**WORK ITEM**. Convert the lines below into a Markdown table with the columns Row and Text, beginning at the line that contains "At how many" and stopping after the line that contains "Plano Mensal Capacitação". Number each row, and leave out blank lines and the pictures.

DATA FOR THE TASK START

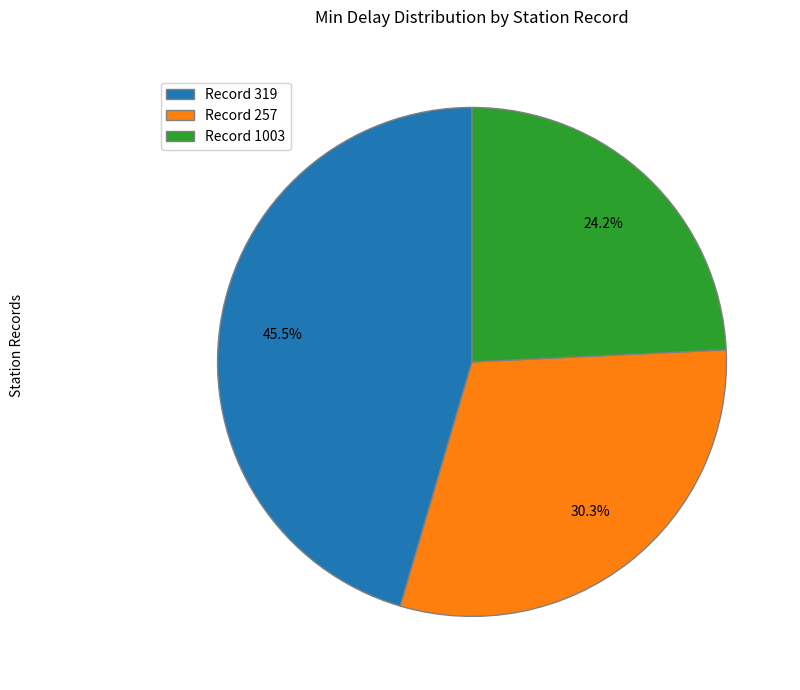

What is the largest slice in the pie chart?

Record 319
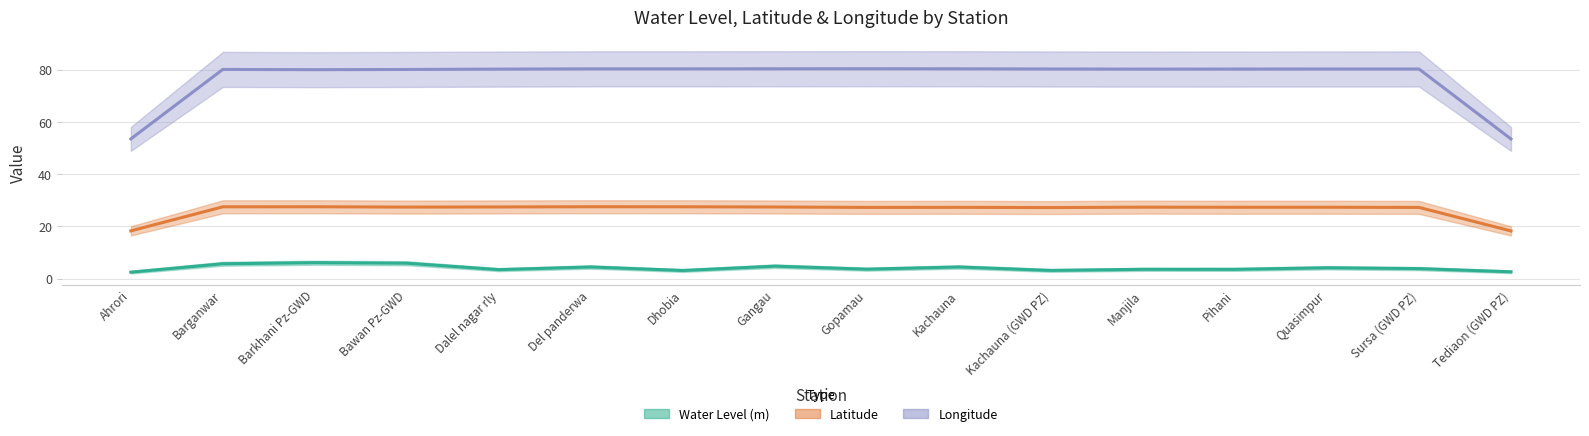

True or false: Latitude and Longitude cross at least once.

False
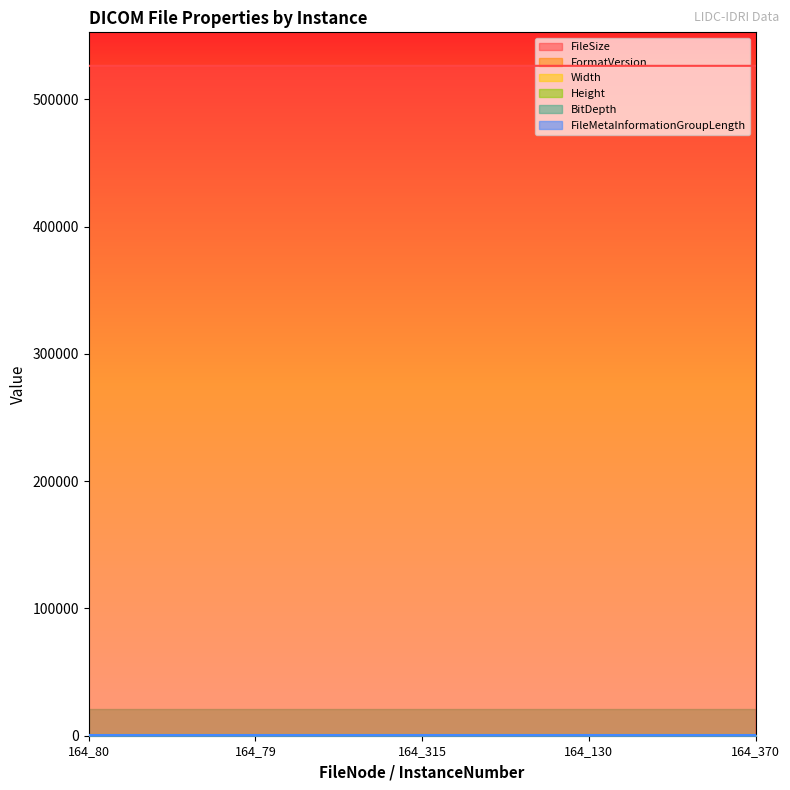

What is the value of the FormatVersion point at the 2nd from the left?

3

DATA FOR THE TASK END
DATA FOR THE TASK START

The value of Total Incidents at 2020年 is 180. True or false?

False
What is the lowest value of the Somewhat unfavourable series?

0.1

DATA FOR THE TASK END
DATA FOR THE TASK START

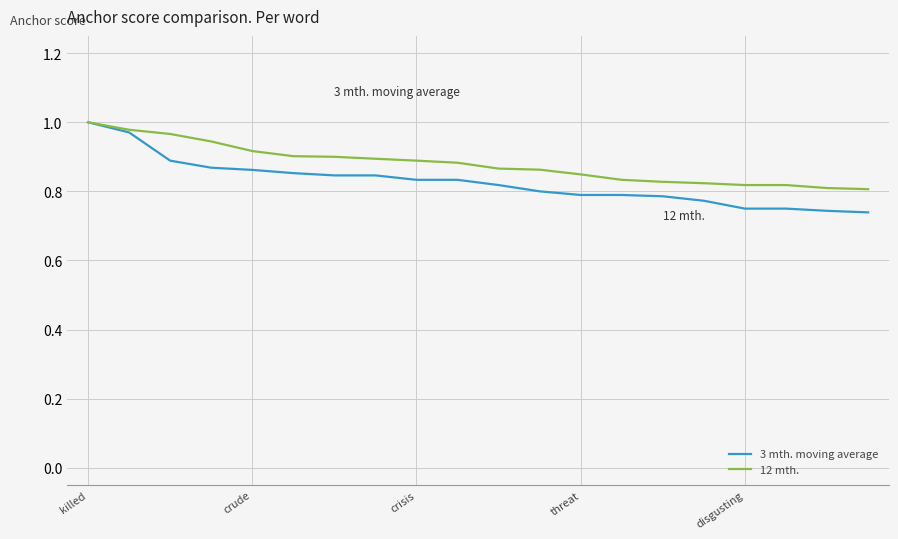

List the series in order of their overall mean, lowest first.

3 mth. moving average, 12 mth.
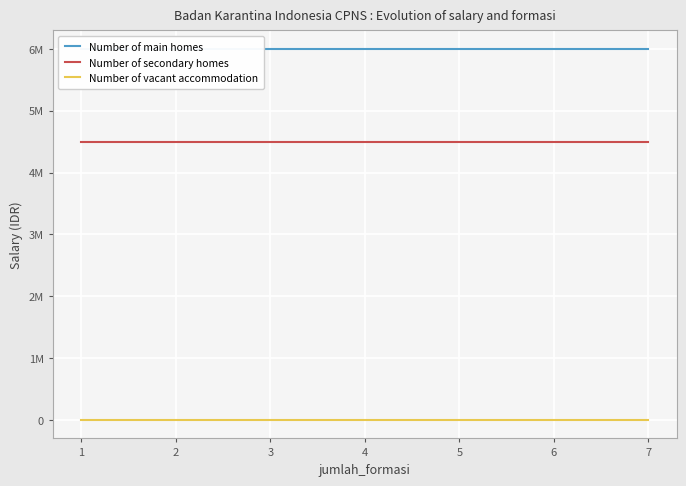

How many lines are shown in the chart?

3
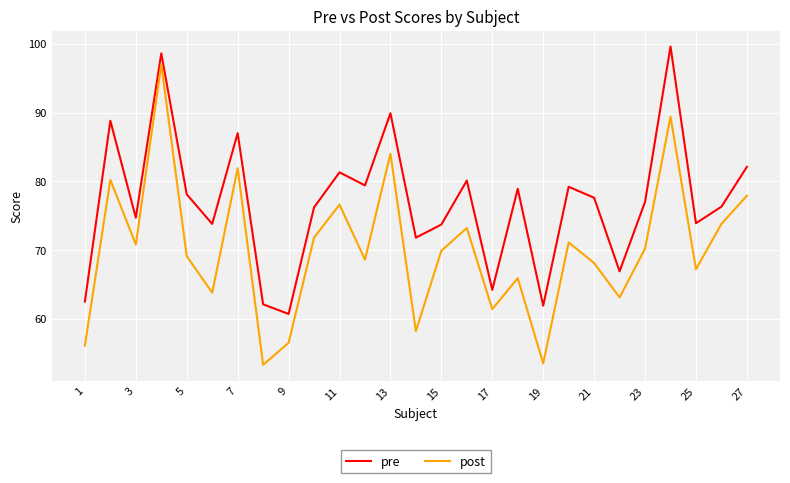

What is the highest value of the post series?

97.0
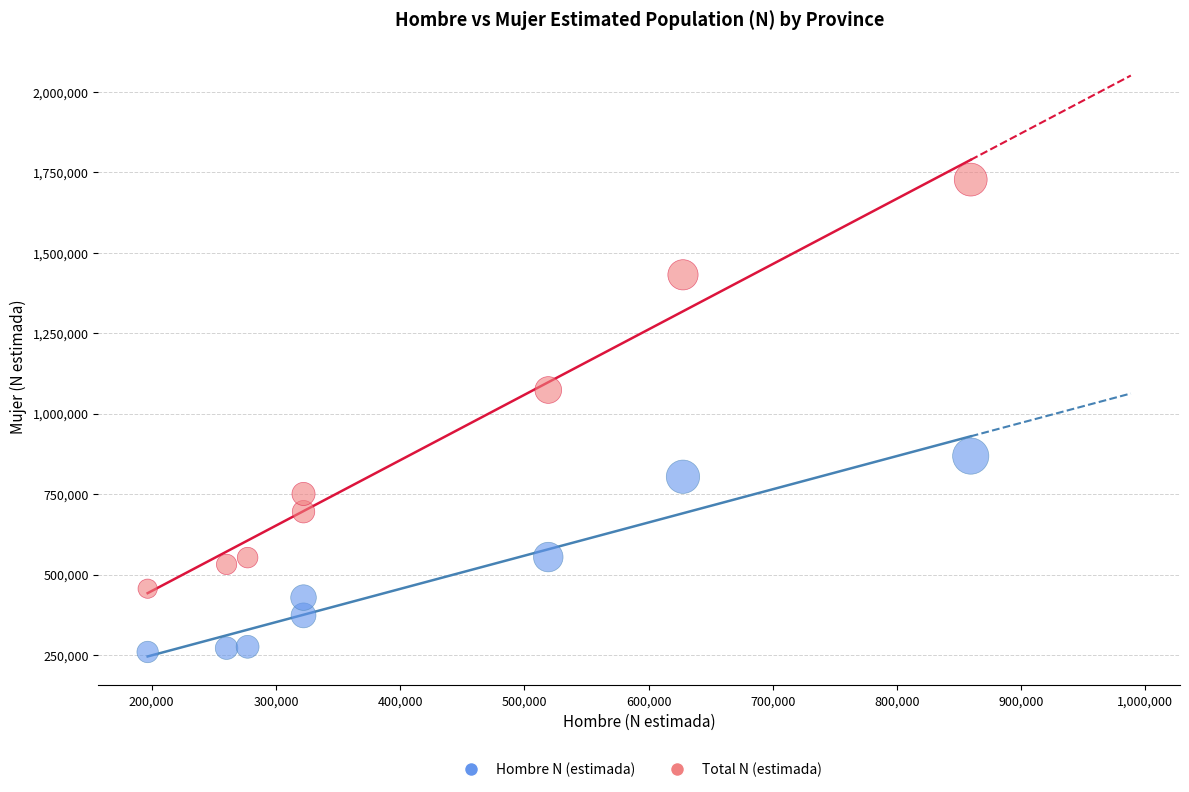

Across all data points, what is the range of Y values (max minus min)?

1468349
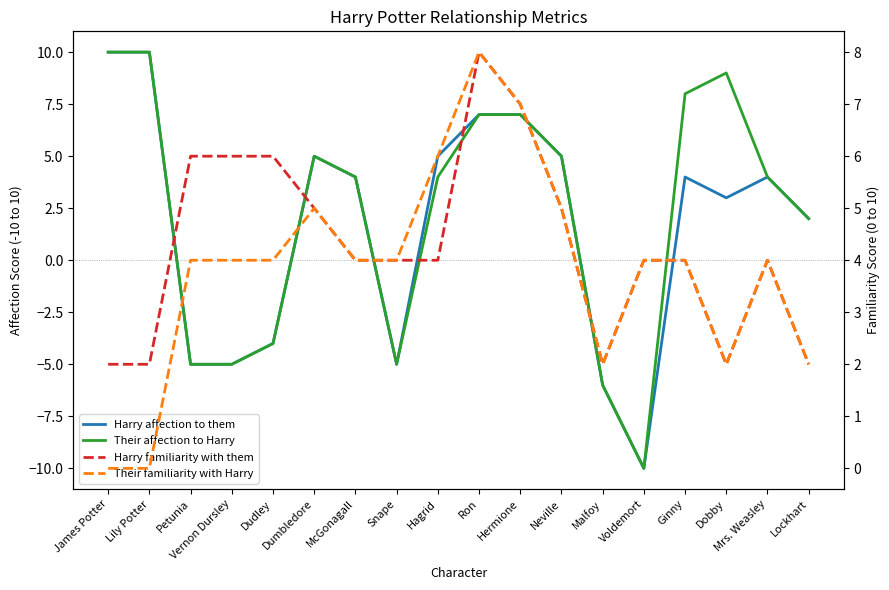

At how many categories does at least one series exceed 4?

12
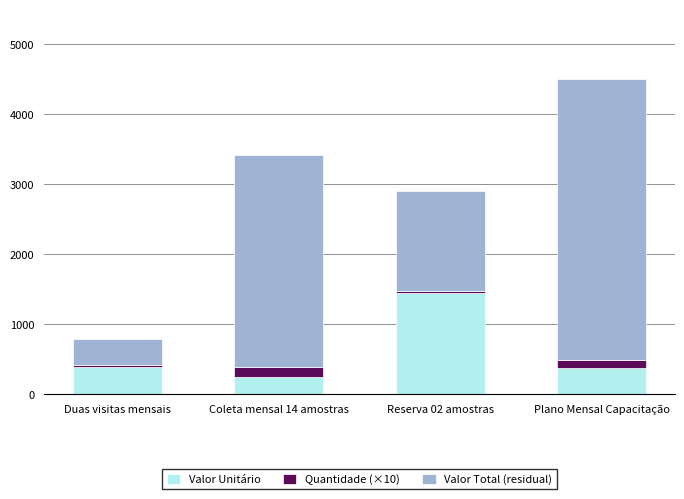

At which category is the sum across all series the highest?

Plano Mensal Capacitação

DATA FOR THE TASK END

**YOUR SOLUTION**.
| Row | Text |
|---|---|
| 1 | At how many categories does at least one series exceed 4? |
| 2 | 12 |
| 3 | At which category is the sum across all series the highest? |
| 4 | Plano Mensal Capacitação |